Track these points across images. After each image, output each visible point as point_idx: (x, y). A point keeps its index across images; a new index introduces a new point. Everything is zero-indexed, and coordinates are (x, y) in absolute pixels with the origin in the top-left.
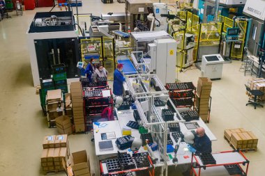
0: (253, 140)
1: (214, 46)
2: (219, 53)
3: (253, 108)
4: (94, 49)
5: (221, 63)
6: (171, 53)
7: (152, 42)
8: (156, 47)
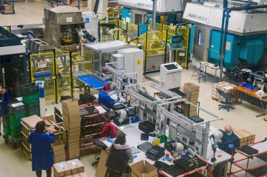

++++++++++

Could you edit the lines from the very first one through the line that has "2: (219, 53)", replacing "top-left" with "upper-left" and leaving everything else the same? Leave the pictures out of your answer.

Problem solution>
Track these points across images. After each image, output each visible point as point_idx: (x, y). A point keeps its index across images; a new index introduces a new point. Everything is zero-indexed, and coordinates are (x, y) in absolute pixels with the origin in the upper-left.
0: (253, 140)
1: (214, 46)
2: (219, 53)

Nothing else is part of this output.